News.com’s Declan McCullogh looks at the copyright suits where Google is a defendant: Copyright tussles for Google: “As Google becomes more deeply interested in books and video, and expands its search domain beyond Web pages, it has found itself increasingly at odds with established copyright industries including book publishers, journalists, and professional photographers.”
Frank Pasquale, Madisonian: <Would Google Go Out of Business Without Fair Use?>: “I’ve also thought that the worst outcome in these cases would be Google’s decision to use its massive cash reserves to settle all the cases. For that would help set a precedent that might seal its (and perhaps a few other high-market-capped search engines) dominance over the field.
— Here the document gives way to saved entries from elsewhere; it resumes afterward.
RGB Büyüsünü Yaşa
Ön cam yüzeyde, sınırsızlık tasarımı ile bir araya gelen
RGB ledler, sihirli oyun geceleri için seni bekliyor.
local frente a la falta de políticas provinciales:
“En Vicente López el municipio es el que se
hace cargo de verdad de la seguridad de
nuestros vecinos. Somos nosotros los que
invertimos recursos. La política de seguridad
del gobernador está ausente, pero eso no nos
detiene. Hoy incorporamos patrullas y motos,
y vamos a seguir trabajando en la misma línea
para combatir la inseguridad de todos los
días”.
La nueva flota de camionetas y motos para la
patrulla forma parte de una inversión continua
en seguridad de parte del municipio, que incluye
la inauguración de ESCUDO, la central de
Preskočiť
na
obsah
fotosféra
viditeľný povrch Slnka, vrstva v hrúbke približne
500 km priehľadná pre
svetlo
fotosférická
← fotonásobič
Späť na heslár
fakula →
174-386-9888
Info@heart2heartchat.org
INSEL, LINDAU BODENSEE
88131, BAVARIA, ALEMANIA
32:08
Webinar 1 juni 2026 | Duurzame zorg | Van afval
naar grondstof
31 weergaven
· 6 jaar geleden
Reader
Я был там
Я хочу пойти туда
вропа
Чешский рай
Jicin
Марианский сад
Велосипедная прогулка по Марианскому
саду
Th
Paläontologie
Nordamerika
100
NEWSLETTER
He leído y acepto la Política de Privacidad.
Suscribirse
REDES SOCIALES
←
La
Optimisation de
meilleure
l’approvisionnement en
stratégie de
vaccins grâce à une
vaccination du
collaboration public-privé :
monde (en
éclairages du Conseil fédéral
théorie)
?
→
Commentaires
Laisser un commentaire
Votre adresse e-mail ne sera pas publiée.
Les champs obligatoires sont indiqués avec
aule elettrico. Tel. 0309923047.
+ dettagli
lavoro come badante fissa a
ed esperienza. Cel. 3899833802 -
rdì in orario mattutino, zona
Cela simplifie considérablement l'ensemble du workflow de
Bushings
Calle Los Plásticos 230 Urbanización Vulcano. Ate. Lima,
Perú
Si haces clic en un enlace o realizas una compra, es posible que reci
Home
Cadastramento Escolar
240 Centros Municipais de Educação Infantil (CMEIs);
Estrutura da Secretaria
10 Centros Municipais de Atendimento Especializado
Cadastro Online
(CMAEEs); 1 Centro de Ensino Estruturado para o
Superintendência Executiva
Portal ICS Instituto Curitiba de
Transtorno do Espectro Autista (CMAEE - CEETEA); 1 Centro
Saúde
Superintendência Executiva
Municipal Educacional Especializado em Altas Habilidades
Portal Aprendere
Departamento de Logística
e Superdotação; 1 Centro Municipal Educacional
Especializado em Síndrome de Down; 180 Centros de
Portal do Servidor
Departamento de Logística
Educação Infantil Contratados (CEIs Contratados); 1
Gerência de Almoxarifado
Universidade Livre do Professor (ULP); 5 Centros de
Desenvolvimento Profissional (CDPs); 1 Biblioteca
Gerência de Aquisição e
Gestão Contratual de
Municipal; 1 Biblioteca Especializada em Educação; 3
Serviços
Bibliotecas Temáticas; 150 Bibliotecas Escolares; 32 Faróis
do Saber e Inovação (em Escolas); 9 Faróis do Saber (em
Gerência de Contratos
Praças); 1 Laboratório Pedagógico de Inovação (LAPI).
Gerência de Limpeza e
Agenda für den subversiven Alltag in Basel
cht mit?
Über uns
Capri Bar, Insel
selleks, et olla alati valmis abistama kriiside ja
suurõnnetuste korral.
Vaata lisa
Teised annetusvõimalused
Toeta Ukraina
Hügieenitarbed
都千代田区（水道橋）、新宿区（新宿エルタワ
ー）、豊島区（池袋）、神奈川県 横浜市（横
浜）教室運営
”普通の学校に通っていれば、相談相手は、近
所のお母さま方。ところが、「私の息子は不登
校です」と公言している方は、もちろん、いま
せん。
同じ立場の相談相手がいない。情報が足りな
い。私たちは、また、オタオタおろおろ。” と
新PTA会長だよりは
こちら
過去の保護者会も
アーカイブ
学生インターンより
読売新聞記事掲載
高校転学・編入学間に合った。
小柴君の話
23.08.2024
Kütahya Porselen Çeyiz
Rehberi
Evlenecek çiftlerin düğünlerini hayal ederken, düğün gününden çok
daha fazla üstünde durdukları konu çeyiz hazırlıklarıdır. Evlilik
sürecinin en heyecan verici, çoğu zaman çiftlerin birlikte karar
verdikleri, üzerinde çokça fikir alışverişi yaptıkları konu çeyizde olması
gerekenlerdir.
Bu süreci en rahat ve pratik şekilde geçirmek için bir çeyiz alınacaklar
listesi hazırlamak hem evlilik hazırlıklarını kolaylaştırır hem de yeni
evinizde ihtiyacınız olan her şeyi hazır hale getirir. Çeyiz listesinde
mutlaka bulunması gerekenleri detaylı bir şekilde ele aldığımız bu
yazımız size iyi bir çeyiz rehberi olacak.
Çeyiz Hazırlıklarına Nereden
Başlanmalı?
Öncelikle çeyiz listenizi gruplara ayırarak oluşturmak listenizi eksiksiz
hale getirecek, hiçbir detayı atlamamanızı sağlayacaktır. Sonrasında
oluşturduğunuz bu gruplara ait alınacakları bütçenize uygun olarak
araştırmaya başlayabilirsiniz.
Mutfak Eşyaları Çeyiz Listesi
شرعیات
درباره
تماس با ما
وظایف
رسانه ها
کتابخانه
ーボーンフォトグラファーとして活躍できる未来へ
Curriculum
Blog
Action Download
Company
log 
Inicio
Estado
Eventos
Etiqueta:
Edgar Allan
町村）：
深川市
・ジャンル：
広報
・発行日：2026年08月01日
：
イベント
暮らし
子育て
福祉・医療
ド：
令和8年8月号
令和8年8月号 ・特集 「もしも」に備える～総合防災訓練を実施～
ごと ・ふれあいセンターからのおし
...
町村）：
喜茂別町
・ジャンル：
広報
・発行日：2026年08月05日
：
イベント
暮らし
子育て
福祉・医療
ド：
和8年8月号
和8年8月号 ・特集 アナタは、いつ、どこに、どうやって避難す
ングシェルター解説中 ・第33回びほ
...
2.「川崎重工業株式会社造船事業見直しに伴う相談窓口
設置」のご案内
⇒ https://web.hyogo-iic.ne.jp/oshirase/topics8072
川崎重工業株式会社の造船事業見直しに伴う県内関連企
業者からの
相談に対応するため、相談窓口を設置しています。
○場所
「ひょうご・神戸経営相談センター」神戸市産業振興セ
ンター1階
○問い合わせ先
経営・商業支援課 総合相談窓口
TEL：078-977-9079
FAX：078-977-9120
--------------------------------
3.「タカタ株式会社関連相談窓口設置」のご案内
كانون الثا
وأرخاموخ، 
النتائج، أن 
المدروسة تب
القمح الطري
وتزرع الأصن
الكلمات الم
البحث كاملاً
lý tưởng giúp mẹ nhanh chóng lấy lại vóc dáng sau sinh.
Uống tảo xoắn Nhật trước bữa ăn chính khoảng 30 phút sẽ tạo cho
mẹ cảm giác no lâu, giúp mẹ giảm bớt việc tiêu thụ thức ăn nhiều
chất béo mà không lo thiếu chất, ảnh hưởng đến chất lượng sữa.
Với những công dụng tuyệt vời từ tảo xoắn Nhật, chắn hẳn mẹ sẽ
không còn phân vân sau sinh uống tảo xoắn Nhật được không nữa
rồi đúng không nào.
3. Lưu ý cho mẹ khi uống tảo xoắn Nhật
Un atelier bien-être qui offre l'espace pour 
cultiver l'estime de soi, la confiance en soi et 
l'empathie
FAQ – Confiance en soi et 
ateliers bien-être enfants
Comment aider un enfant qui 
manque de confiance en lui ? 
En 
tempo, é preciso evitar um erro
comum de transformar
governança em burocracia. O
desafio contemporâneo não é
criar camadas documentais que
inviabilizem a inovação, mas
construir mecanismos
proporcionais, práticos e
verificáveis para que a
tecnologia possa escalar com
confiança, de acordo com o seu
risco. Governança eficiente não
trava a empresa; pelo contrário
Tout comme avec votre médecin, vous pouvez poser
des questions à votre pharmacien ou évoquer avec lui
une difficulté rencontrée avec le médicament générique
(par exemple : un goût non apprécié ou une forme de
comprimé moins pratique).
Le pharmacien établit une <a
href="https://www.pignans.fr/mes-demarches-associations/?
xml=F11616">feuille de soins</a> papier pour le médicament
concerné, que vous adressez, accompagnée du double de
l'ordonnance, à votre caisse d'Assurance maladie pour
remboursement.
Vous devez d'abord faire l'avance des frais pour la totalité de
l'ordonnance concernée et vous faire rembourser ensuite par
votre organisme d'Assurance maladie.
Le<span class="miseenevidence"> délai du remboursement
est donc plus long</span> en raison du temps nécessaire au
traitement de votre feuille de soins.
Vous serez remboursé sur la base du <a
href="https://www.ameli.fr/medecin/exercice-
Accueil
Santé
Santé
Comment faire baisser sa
Who else would have the cash reserves to compete in the search engine market, given the huge barriers to entry created by licensing fees?”
William McGeveran, Info/Law: Google, Fair Use, and Settlement: “So, not only would settlements lock in Google as the super-dominant player as Pasquale says (and as many techies have begun to fear anyway), it also would short-circuit the movement of the law to a reasonable accommodation of search technology. To be sure, that movement is slow, indirect, and sometimes fumbling, but it is happening.”
McGeveran goes on to discuss the analogy of academic fair uses settlements between publishers and universities. The end result being that the actual practices of fair use are constrained to a much smaller set of actions that the law proscribes.